= Agrotera =

Ancient Greek mythological epithet

Agrotera (Ἀγροτέρα, "the huntress") was an epithet of the Greek goddess Artemis, the most important goddess to Attic hunters.

At Agrae on the Ilissos, where she was believed to have first hunted after her arrival from Delos, Artemis Agrotera had a temple, dating to the 5th century BC, with a statue carrying a bow. During the Boedromia, on the seventh day of Boedromion (roughly, the beginning of September), an armed procession would take 600 goats to this temple, where they would all be sacrificed by the polemarch in honor of the victory at the Battle of Marathon. This rite derived from a vow made before the Battle of Marathon, which in turn derived from the custom of making a "slaughter sacrifice", or sphagion (σφάγιον), to Artemis Agrotera before a battle. The temple was destroyed in 1778, when the Ottoman forces occupying Athens set about demolishing ancient sites for building material to construct a wall around the city.
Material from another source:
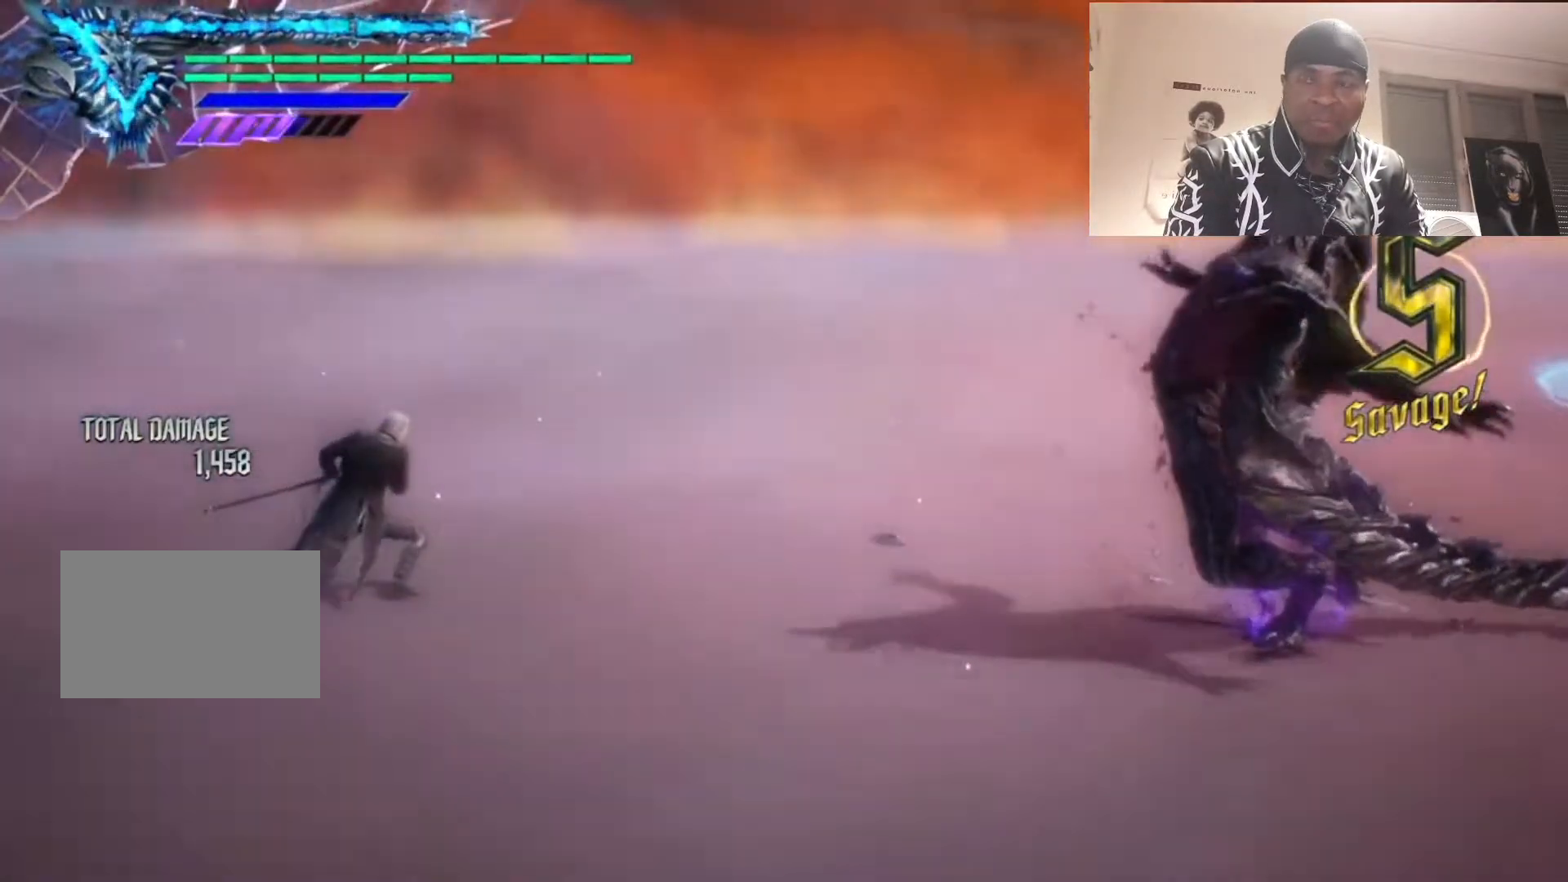
{"buttons": [], "left_stick": "center", "right_stick": "center", "events": []}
The ruins of the temple survive today on Ardettou Street, tightly surrounded by modern buildings. There is an ongoing campaign for the expropriation of adjacent buildings and the restoration of the temple.

Under this name Agrotera was also worshiped at Aigeira, Sparta, and elsewhere. The name Agrotera is synonymous with the epithet Agraea, but Eustathius derives it from the town of Agrae.

The epithet Agrotera was also sometimes applied to the nymph Cyrene.